WHAT IS EXPECTED:
Every line below that contains "demand" is to be copied.

--- START ---

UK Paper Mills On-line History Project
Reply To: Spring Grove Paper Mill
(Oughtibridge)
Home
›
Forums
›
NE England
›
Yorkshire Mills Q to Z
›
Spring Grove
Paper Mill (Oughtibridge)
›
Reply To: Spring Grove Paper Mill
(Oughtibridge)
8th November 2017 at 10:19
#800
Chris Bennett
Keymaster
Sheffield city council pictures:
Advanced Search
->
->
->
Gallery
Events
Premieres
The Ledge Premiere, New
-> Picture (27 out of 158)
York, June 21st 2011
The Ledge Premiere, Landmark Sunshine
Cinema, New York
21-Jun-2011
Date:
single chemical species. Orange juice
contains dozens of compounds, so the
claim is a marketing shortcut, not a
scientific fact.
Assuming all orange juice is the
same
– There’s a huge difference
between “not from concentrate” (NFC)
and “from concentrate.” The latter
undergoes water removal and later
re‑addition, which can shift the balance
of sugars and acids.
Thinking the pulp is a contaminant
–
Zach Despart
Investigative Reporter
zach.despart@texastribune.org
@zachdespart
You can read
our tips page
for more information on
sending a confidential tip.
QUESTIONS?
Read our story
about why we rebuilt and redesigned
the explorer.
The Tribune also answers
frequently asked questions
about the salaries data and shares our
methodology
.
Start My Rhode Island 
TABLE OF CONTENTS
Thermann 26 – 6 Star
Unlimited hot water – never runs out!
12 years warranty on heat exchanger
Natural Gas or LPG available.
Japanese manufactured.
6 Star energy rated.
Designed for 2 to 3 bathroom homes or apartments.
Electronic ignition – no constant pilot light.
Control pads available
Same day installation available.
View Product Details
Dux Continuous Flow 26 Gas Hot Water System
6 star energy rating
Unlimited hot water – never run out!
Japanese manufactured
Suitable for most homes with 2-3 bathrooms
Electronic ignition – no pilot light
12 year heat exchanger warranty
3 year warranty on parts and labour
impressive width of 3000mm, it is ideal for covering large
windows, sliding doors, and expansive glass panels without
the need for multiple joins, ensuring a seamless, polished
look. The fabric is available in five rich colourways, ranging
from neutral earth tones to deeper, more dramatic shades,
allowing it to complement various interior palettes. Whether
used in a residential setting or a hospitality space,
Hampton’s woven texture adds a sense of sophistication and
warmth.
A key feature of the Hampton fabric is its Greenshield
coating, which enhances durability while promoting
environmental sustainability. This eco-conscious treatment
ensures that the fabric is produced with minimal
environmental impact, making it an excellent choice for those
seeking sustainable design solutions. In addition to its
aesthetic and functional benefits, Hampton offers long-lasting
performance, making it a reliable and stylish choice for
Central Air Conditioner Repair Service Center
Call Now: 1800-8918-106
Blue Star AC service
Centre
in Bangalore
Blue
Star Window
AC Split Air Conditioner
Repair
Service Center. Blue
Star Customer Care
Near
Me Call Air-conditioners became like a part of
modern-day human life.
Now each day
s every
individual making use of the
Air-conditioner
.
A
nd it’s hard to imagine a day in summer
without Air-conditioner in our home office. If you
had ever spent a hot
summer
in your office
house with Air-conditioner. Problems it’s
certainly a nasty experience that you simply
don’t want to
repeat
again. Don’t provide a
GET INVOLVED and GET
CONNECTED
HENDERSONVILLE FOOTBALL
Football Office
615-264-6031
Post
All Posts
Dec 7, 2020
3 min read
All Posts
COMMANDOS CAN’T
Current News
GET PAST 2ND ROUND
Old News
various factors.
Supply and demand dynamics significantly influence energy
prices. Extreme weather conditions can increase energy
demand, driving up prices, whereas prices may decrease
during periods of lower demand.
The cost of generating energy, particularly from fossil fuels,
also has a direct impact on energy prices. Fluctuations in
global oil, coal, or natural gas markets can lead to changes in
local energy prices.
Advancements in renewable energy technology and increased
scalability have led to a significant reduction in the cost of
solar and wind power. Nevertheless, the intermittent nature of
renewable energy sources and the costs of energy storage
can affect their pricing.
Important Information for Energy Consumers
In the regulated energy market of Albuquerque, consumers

--- END ---

SOLUTION FOR THIS EXERCISE:
Supply and demand dynamics significantly influence energy
demand, driving up prices, whereas prices may decrease
during periods of lower demand.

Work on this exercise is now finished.